New FamilySearch Tools Help Preserve and Share Photos, Memories

  • 16 April 2013

Making it easier to record and preserve family histories helps us connect with our past and create a legacy for the future.  Photo by Christina Smith, (c) IRI

Article Highlights

  • New features on FamilySearch.org help novice family historians preserve photos and stories.
  • Collaboratively build a family tree and preserve it for future generations.
  • Get free product help and personal research assistance from a global online community.

“We all treasure memorable family photos and ancestral stories that inspire, amuse, or connect us. Families can now share and preserve for posterity those social heirlooms that help vitalize their family history.” —Dennis C. Brimhall, CEO for FamilySearch

FamilySearch.org has added features to attract novice family historians of all ages who are interested in their family’s stories but who don’t consider themselves genealogists or researchers. For example, you can now collaboratively build your family tree online and preserve and share family photos and stories—all free of charge.

“We all treasure memorable family photos and ancestral stories that inspire, amuse, or connect us. Families can now share and preserve for posterity those social heirlooms that help vitalize their family history,” said Dennis C. Brimhall, CEO for FamilySearch.

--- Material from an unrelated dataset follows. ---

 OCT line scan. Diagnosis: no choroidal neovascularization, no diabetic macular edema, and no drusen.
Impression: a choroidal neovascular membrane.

Julie Lowe from Missouri is the photo archivist of her family. She has albums of ancestral photos. She and her siblings are also walking libraries of countless stories and memories of their parents, grandparents, aunts, uncles, some great-grandparents, and other ancestors. They will be using the Photos and Stories features to begin preserving their favorite photos and stories for future generations. Each person can save and share up to 5,000 ancestral photos in Family Tree.

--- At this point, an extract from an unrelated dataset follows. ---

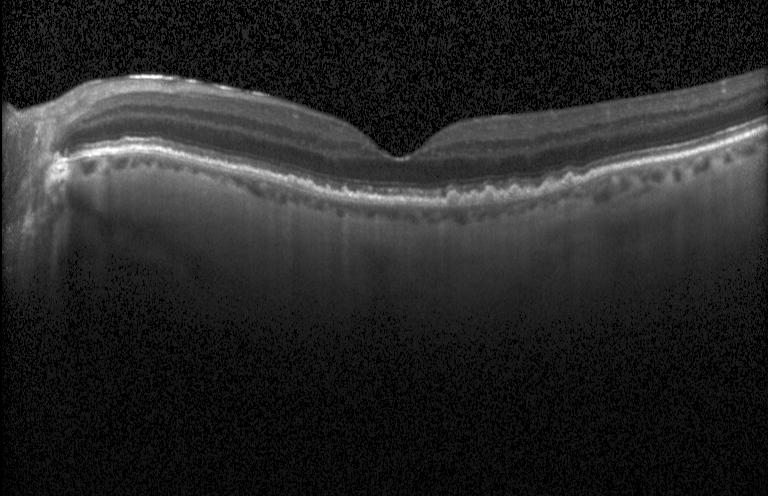 Macular OCT: drusen.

Making it easier to record and preserve family histories helps us connect with our past, share memories with others now, and create a legacy for the future. “When a parent or grandparent takes the time to tell you a story, there’s a bonding that occurs there,” Brimhall said. “Likewise, a family photo and story preserved and shared in the context of one’s family tree, in an instant, can personally touch us and teach us time-honored principles by those who have gone on before us, like the value of hard work, dealing with life’s ups and downs, and the impact of choices.”

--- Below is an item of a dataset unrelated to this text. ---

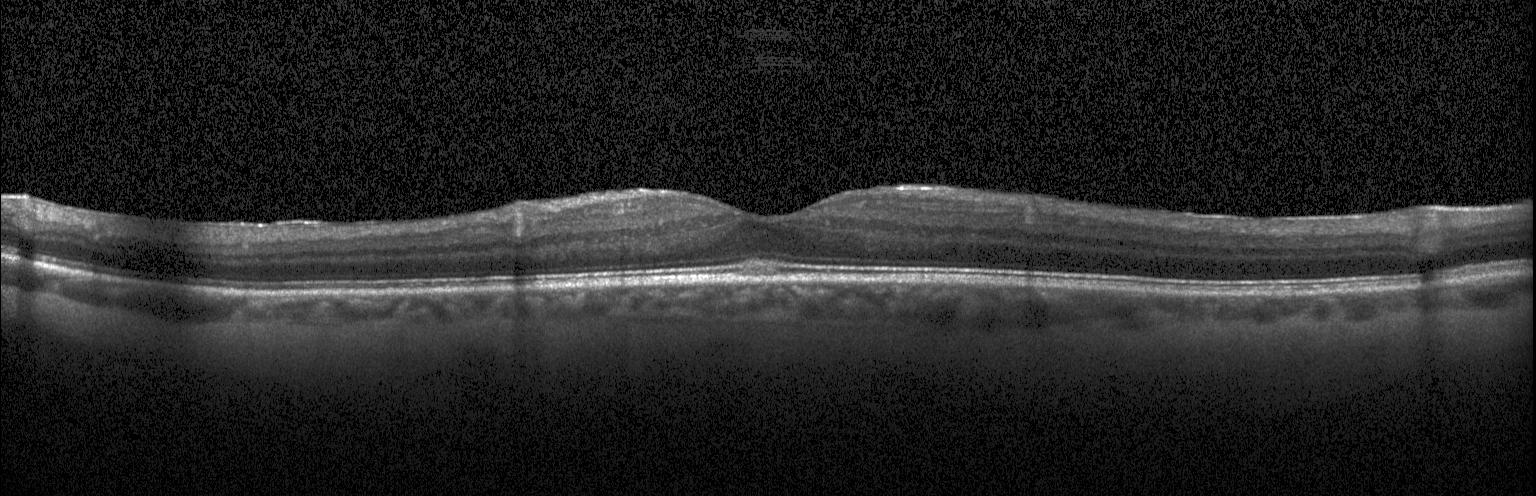

Finding: neither CNV, DME, nor drusen.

New Features at FamilySearch.org

FamilySearch Family Tree. For the first time on FamilySearch.org, you can start collaboratively building your shared family tree entirely online, starting with yourself and then expanding to past generations. Free of charge, the tree is prepopulated with over 900 million individuals contributed by patrons and helps you discover what others may have already found about your family history. You can also attach photos and stories and link sources and then permanently preserve your shared family tree for future generations.

Photos. Preserve favorite photos of ancestors, attach them to their profiles in the FamilySearch Family Tree, and share them through social media. Over 200,000 photos have already been contributed, preserved, and shared.

Stories. Write favorite stories about a specific ancestor in the FamilySearch Family Tree. This feature enables families to gather, share, and perpetually preserve their family stories.

Interactive Fan Chart. See yourself and your ancestry in the context of a colorful fan chart, a feature that has been available since 2012 but has recently been enhanced.

Family Tree Wizard.  This tool asks questions about your living and deceased ancestors, then builds those connections into the family tree to get you started.

Live Help. Access a global online community that provides free product help and personal research assistance by phone and web chat 24 hours a day—now in 10 languages.

Languages. Access all of the new features and services in 10 languages. A collection of free how-to videos and other online resources are available for all features. Just click on the Help button for more details.

Although the new features will attract a much broader swath of visitors, the site will continue to be a great destination for genealogists and researchers.